Saved data entries:
_ _ _ _ _ _ _
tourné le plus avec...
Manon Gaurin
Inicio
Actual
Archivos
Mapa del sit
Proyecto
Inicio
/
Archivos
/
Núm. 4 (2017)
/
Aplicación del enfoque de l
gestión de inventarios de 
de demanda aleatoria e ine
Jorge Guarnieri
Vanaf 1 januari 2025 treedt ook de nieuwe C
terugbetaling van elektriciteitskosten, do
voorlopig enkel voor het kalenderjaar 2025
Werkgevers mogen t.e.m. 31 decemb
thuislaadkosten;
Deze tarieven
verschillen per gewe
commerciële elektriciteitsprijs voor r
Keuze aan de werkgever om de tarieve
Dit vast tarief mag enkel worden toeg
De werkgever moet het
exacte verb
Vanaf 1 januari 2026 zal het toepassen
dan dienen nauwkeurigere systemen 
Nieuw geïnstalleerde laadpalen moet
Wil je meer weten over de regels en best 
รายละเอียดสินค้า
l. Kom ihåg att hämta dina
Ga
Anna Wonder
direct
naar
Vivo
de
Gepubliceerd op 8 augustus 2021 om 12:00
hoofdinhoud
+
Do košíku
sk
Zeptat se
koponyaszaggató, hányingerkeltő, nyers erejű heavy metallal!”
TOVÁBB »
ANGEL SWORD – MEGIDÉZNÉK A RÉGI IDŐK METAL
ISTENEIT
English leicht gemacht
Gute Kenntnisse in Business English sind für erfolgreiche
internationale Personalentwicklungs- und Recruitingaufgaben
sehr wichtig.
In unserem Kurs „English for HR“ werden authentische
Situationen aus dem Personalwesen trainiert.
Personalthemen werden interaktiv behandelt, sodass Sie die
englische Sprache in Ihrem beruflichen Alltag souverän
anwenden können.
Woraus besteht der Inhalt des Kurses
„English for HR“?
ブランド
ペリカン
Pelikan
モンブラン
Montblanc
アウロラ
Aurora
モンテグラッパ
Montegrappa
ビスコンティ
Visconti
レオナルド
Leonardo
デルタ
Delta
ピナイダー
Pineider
_ _ _ _ _ _ _
• Required action
Using the records above, find and show each line with the string "werden".

• Task answer
In unserem Kurs „English for HR“ werden authentische
Personalthemen werden interaktiv behandelt, sodass Sie die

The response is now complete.